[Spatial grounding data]

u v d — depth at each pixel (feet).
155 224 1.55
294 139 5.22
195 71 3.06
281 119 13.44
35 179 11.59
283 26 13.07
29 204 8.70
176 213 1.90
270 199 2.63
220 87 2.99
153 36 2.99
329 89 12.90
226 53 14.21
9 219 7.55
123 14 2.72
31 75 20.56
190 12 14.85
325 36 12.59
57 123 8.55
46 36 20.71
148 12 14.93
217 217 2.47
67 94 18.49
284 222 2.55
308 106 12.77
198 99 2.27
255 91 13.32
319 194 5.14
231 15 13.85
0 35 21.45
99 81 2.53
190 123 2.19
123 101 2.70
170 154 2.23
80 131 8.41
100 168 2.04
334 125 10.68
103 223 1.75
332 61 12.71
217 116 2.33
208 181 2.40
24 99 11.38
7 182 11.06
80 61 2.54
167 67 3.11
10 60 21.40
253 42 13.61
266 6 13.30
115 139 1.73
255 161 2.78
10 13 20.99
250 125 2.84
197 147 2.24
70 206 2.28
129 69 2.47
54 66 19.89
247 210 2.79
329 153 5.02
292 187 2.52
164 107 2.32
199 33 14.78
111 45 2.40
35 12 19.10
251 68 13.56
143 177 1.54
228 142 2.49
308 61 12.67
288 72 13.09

Task details :: Beginning with the first line of the entries, repeat each line exactly until you have reproduced the one containing "251 68 13.56", and add nothing further.

Response to the exercise ::
u v d — depth at each pixel (feet).
155 224 1.55
294 139 5.22
195 71 3.06
281 119 13.44
35 179 11.59
283 26 13.07
29 204 8.70
176 213 1.90
270 199 2.63
220 87 2.99
153 36 2.99
329 89 12.90
226 53 14.21
9 219 7.55
123 14 2.72
31 75 20.56
190 12 14.85
325 36 12.59
57 123 8.55
46 36 20.71
148 12 14.93
217 217 2.47
67 94 18.49
284 222 2.55
308 106 12.77
198 99 2.27
255 91 13.32
319 194 5.14
231 15 13.85
0 35 21.45
99 81 2.53
190 123 2.19
123 101 2.70
170 154 2.23
80 131 8.41
100 168 2.04
334 125 10.68
103 223 1.75
332 61 12.71
217 116 2.33
208 181 2.40
24 99 11.38
7 182 11.06
80 61 2.54
167 67 3.11
10 60 21.40
253 42 13.61
266 6 13.30
115 139 1.73
255 161 2.78
10 13 20.99
250 125 2.84
197 147 2.24
70 206 2.28
129 69 2.47
54 66 19.89
247 210 2.79
329 153 5.02
292 187 2.52
164 107 2.32
199 33 14.78
111 45 2.40
35 12 19.10
251 68 13.56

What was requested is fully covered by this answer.